FF Tactics offers something different in terms of gameplay from past FF games and it’s completely different from the standard Active-Time battle system that many people are so used to nowadays. First of all, battles occur on a grid and it’s reminiscent of a chess board for that matter. Because of this, you will need to plan out your battle strategy well and there is more logic and thinking involved in them. The real interesting concept of gameplay is the fact that Square has revamped and improved the Job System from Final Fantasy V. This allows a number of possible combinations and customizations to your characters in the game and Tactics offers a nice variety of Jobs and some new ones that weren’t found in FFV.

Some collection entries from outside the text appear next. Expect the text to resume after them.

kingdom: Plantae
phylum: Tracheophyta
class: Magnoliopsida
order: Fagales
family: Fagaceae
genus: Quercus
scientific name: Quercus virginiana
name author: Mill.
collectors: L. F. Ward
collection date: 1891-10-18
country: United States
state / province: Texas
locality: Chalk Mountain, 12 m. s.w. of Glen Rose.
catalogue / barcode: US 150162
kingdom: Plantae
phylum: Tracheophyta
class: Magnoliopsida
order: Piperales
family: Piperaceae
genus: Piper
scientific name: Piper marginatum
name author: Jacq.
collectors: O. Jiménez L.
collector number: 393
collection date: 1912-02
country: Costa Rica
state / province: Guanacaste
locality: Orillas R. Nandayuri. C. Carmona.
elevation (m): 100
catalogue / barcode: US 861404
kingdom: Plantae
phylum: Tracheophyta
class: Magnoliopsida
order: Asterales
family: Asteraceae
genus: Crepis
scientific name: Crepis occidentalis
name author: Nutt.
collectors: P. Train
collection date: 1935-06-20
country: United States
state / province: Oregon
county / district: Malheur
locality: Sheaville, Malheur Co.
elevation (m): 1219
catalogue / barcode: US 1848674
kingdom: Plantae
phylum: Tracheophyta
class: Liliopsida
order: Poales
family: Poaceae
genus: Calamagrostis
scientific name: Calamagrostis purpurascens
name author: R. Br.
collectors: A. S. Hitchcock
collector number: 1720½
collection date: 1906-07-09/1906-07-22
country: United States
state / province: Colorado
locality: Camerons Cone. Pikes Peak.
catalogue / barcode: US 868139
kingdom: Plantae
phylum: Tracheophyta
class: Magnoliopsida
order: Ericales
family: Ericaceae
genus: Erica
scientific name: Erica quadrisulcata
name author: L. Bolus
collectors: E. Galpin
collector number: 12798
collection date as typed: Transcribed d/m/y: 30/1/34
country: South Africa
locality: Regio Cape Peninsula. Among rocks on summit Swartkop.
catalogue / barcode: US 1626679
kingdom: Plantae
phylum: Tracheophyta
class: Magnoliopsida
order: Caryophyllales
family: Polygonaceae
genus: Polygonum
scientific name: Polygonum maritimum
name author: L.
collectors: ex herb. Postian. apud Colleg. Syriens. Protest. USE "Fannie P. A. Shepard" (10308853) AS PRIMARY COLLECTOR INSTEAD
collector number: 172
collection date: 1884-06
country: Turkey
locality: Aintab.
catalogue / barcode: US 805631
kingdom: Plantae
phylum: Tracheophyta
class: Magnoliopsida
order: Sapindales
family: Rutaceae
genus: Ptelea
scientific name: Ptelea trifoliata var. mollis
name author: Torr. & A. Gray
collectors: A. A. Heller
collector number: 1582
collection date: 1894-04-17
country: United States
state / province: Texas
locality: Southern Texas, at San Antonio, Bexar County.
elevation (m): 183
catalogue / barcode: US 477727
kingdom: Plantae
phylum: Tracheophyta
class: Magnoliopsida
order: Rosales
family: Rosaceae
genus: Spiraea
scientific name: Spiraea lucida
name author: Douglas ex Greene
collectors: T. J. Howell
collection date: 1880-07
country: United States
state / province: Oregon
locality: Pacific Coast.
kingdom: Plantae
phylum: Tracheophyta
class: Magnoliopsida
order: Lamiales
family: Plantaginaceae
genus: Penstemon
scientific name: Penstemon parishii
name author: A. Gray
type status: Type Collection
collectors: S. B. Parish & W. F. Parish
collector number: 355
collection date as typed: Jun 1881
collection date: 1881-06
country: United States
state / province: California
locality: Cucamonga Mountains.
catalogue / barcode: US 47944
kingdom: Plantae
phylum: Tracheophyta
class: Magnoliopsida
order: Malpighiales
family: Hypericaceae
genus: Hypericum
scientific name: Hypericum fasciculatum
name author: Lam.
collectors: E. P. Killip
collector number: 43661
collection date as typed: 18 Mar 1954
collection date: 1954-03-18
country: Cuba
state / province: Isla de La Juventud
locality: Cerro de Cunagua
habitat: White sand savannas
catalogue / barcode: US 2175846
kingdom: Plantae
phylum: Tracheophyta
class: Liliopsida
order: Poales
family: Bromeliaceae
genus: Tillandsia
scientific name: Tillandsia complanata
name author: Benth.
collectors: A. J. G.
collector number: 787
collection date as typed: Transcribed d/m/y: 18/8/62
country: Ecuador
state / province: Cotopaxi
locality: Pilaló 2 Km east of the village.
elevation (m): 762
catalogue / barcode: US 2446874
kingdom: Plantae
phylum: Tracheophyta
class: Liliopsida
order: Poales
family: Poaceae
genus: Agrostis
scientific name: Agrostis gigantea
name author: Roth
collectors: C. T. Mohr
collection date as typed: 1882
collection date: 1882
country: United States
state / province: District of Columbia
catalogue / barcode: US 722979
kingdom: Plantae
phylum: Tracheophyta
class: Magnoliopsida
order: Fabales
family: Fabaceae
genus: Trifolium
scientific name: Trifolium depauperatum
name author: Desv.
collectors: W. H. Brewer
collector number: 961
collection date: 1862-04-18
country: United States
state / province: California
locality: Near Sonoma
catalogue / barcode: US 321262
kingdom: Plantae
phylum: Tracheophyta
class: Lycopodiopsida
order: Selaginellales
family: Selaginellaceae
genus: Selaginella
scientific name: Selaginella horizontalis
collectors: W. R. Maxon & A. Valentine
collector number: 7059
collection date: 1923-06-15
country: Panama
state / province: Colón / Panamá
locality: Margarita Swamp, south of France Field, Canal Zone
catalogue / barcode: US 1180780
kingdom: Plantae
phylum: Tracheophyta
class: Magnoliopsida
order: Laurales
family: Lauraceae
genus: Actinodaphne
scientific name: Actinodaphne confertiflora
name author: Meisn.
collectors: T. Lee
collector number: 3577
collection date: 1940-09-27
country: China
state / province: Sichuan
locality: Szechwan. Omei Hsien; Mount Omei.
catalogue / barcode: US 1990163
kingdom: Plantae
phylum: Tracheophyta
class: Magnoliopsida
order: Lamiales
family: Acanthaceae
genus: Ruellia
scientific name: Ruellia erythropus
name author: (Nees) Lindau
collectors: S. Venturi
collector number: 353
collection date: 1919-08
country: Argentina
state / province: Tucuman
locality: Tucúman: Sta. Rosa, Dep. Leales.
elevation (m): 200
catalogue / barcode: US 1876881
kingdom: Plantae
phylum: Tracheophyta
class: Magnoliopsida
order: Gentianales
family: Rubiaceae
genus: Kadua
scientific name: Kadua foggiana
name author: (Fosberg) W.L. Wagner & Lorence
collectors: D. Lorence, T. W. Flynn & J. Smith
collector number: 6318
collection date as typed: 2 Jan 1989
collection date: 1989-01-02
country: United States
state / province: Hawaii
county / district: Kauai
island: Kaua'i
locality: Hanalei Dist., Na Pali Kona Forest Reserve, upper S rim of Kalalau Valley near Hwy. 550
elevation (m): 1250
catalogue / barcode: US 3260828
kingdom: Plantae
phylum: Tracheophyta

Like always, you can equip armor and weapons to boost your defense and attack power as well as accessories, etc. However, equipping armor this time not only boosts your defense but it increases your max HP as well. This means that upgrading equipment is quite important as it raises your max HP and HP in Tactics is much lower than what you would expect in other RPGs. Other features in the game that prove interesting are that you can view previous scenes that you’ve completed as well as read information about the storyline and characters. The gameplay is overall is quite good and it’s what you would expect from a strategy RPG game.
Besides a few minor inconsistencies, the actual storyline in Tactics is very deep and there are a lot of characters involved in the events throughout the game. Tactics has a very impressive prologue and back story in relation to the events that transpired in the game and many themes that are present in all RPGs are present in this game such as: Ambition, honour, manipulation, pride and betrayal. However, while most characters don’t seem to play a very significant or important role in the game, the storyline mainly centres around only a few characters. These few minor inconsistencies in the storyline prevent Tactics from getting a higher score but besides that, it’s clearly a deep and compelling storyline from the get go.
Brilliantly composed, Tactics offers a good variety of battle music and some other tracks in the game, a huge positive considering that you will end up fighting a lot of battles in Tactics. The sound effects are crisp and sharp as well but some of the actual attack sound effects could use a little bit of work. Besides this minor flaw, the actual musical score in Tactics is some of the best seen in any FF game and even rivals FFVI as far as music goes. The ending credits shows off some amazing orchestrated music and the character themes are dramatic and there are very few mediocre tracks, if any at all within the entire game.
As the first strategy RPG game that I’ve ever played, Tactics managed to exceed my initial expectations. While the battle system takes a little while to get used to, the game successfully combines classic RPG elements with strong strategy demands for over 60 hours of thrilling content.